If, as suspected, a genetic flaw lies behind type 2 diabetes, it might be possible to use genetic engineering to repair the defective gene. The corrected stem cells would be cultured and transplanted back into the patient. Since the stem cells are persistent and can produce islet cells as needed, the person with diabetes might look forward to a complete cure with a single injection.
Researchers at the Whitehead Institute in Cambridge, Massachusetts, recently demonstrated the feasibility of such a procedure using mice with a deadly genetic defect. ES cells were created for each mouse using nuclear transfer, and the “broken” gene was then repaired in the lab. After culturing, these cells were injected back into the mice. The transplanted stem cells quickly took hold and cured the mice.
As well as holding out the promise of outright cures, stem cells offer the potential to help treat the secondary diseases of diabetes, such as heart, kidney, eye and circulatory ailments. Stem-cell scientists, promising longer and healthier lives for all people with diabetes, are targeting each of these diseases for research.
The scenarios envisioned for stem-cell treatments are not without medical risk. The proposed techniques are very new, and researchers are also concerned with ways to prevent stem-cell development from going awry.
Because they can give rise to any of the body’s cells, stem cells have sometimes been implicated in the development of teratomas. These are tumors or cysts that can contain inappropriate bits of tissue—from various skin layers, other organs, even bits of hair and tooth tissue. They are often benign, but they can cause a multitude of problems, and a small percentage can become malignant.

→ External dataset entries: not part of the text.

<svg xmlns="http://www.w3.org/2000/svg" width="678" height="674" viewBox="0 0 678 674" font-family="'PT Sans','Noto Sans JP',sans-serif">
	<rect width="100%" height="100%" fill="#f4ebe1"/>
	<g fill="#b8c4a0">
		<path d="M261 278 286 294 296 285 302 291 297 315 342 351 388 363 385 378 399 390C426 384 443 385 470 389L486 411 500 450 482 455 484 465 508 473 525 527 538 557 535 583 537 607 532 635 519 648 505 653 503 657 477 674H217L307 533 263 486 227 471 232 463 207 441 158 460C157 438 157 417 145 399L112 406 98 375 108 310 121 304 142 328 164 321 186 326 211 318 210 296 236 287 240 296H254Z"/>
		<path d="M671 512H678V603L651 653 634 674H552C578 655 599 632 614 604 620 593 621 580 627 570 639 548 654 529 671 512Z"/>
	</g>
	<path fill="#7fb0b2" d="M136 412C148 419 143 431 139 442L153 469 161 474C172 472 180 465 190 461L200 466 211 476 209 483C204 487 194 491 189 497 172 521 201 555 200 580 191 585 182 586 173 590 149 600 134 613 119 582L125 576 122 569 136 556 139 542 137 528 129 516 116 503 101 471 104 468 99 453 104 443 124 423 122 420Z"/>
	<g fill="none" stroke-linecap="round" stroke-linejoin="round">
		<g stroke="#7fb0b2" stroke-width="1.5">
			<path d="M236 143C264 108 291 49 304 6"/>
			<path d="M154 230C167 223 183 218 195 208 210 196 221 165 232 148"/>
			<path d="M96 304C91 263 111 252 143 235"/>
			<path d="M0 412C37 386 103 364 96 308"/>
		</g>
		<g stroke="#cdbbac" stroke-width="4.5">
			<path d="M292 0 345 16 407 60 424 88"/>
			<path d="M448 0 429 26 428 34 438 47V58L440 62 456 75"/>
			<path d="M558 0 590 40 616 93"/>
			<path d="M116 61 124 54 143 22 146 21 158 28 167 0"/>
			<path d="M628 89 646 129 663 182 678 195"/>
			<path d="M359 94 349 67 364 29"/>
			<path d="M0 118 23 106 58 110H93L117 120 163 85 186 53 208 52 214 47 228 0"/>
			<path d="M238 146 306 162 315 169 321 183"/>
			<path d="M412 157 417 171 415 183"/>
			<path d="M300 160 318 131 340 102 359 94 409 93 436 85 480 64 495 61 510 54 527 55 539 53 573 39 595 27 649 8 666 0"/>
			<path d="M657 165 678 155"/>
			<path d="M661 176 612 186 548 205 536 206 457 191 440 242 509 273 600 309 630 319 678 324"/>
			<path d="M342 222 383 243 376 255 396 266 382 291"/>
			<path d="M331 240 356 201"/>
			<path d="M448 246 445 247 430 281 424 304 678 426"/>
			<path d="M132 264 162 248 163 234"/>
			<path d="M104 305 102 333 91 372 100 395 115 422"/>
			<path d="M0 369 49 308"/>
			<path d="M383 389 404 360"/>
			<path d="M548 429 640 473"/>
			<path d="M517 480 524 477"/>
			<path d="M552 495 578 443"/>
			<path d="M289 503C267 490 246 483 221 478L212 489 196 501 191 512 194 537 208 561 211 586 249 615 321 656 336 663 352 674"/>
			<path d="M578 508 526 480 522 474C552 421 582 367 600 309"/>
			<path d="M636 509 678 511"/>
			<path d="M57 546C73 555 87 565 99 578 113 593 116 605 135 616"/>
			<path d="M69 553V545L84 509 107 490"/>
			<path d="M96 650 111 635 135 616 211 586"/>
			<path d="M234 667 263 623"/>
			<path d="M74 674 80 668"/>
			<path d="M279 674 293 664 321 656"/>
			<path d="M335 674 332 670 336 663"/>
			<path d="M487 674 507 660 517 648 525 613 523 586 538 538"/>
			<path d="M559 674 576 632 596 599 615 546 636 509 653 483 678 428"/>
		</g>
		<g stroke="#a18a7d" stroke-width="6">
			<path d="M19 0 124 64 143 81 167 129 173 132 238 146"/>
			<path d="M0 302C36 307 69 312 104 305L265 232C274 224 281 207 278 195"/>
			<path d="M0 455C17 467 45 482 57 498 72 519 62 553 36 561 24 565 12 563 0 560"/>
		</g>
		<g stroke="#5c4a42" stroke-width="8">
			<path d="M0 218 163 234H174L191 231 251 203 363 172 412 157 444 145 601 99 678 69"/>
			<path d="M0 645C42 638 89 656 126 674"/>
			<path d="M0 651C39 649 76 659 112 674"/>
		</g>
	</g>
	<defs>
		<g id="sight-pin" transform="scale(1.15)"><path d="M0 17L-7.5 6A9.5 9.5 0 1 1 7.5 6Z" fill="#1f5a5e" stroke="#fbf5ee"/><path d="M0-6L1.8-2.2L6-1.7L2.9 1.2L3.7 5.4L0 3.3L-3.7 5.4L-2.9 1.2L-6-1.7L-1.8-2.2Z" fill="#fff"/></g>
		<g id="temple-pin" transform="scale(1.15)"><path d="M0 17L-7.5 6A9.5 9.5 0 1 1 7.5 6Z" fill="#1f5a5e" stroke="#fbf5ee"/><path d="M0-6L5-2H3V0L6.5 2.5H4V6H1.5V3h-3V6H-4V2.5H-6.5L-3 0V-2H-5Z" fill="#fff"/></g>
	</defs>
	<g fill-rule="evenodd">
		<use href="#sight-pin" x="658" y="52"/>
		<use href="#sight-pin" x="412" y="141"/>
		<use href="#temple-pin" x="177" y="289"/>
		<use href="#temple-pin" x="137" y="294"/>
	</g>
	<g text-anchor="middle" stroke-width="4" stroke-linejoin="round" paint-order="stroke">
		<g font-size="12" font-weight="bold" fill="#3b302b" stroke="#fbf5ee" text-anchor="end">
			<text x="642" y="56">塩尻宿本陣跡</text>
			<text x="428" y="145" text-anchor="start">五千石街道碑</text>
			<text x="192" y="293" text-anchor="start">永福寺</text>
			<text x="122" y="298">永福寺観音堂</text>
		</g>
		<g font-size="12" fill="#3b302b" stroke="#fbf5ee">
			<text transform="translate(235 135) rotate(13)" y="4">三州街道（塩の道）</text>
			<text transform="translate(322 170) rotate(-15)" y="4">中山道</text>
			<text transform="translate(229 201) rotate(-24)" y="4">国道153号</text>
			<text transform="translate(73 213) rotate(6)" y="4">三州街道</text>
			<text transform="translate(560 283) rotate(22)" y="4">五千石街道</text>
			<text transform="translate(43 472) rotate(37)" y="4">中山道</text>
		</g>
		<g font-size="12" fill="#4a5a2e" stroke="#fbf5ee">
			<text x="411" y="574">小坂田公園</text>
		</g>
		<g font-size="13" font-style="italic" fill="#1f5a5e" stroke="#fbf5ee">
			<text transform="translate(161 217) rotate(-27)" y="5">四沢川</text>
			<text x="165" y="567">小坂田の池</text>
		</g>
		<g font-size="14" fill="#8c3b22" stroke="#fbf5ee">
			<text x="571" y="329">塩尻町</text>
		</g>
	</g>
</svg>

Another major worry about stem-cell research is how to stop stem cells from stepping over the line and proliferating beyond the target goal. So far, such proliferation remains a rare side effect, but it points up the necessity for further research.
Editor’s note: We are aware that many people are anxiously awaiting treatments that could reverse their diabetes. It is thus important to note that this research is still in its very early stages.